Drink Coffee, Do Good with Roast House

February 3, 2023

By Mitchell Clark, Conservancy volunteer

If you’re into good coffee, you may be familiar with Roast House – the name may also ring a bell if you’ve attended an Inland Northwest Land Conservancy event, as its brews are often served to volunteers. And if you follow either organization closely, you may even know that they’ve collaborated on a coffee called Grounds For Good, and that proceeds from it go towards helping the Conservancy protect our lands and water.

But you may not know the story behind the coffee, or how sustainability lies at the heart of what Roast House and the Conservancy do, both together and in their separate endeavors.

Starting with the Grounds for Good, Roast House co-founder Deborah Di Bernardo (Deb for short) says it’s similar to the company’s popular Café de Americas blend. If you imagine yourself drinking a really good cup of classically-flavored, full-bodied coffee, you’ll have a pretty good idea of what Grounds for Good is like.

Deb’s work with the Conservancy is an extension of her general philosophy for running Roast House. She started it with a “commitment to be 100% sustainable” in a way that wasn’t just marketing. That involves sourcing organically-grown beans (often from women-run groups) that are grown without the need for deforestation, polluting chemicals, or worker exploitation.

While that feels like it should be the norm, Deb says that’s not the case. Working as a wholesale manager, she discovered the high cost of cheap coffee. “As I kept learning, I was like ‘this isn’t fair. This isn’t right,’” she said. But not everyone felt the need to change. “We keep justifying why we should do business the old way.”

So Deb and her husband created Roast House to prove it could be done better. And doing things a different way has been working – the business celebrated its 13th birthday in January, and Deb’s proud of how she can pay her staff a living wage alongside making excellent coffee.

Part of her goal is to leave a legacy. “What’s important is what’s going to happen in the future, even if I won’t be here,” she said. The Conservancy has a similar goal with its conservation efforts, making sure that our ecosystem is preserved for generations to come.
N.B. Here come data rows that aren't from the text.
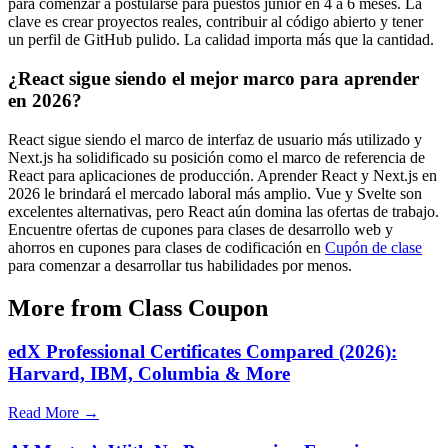
para comenzar a postularse para puestos junior en 4 a 6 meses. La
clave es crear proyectos reales, contribuir al código abierto y tener
un perfil de GitHub pulido. La calidad importa más que la cantidad.
¿React sigue siendo el mejor marco para aprender
en 2026?
React sigue siendo el marco de interfaz de usuario más utilizado y
Next.js ha solidificado su posición como el marco de referencia de
React para aplicaciones de producción. Aprender React y Next.js en
2026 le brindará el mercado laboral más amplio. Vue y Svelte son
excelentes alternativas, pero React aún domina las ofertas de trabajo.
Encuentre ofertas de cupones para clases de desarrollo web y
ahorros en cupones para clases de codificación en
Cupón de clase
para comenzar a desarrollar tus habilidades por menos.
More from Class Coupon
edX Professional Certificates Compared (2026):
Harvard, IBM, Columbia & More
Read More →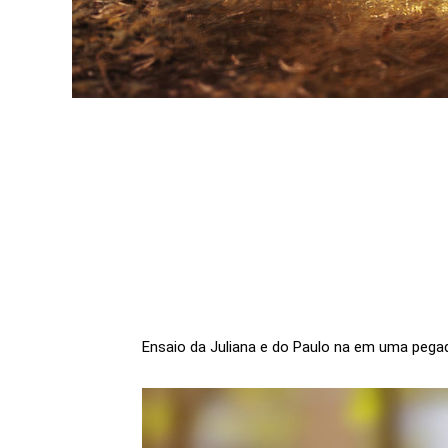
Ensaio da Juliana e do Paulo na em uma pega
That’s part of what drives the partnership between Roast House and the Conservancy, according to Deb. “If I’m trying to preserve land thousands of miles away where coffee is grown, why wouldn’t I do that in my community too?”

If you’d like your coffee habit to help protect special places both far away, and right here at home, why not pick up some Grounds for Good today?

PS – if you go to Roast House (423 E Cleveland, Spokane) to pick up a bag of Grounds for Good, be sure to bring a reusable container. You’ll get a discount for doing so, and it’ll help with the sustainability mission that’s core to both Roast House and INLC.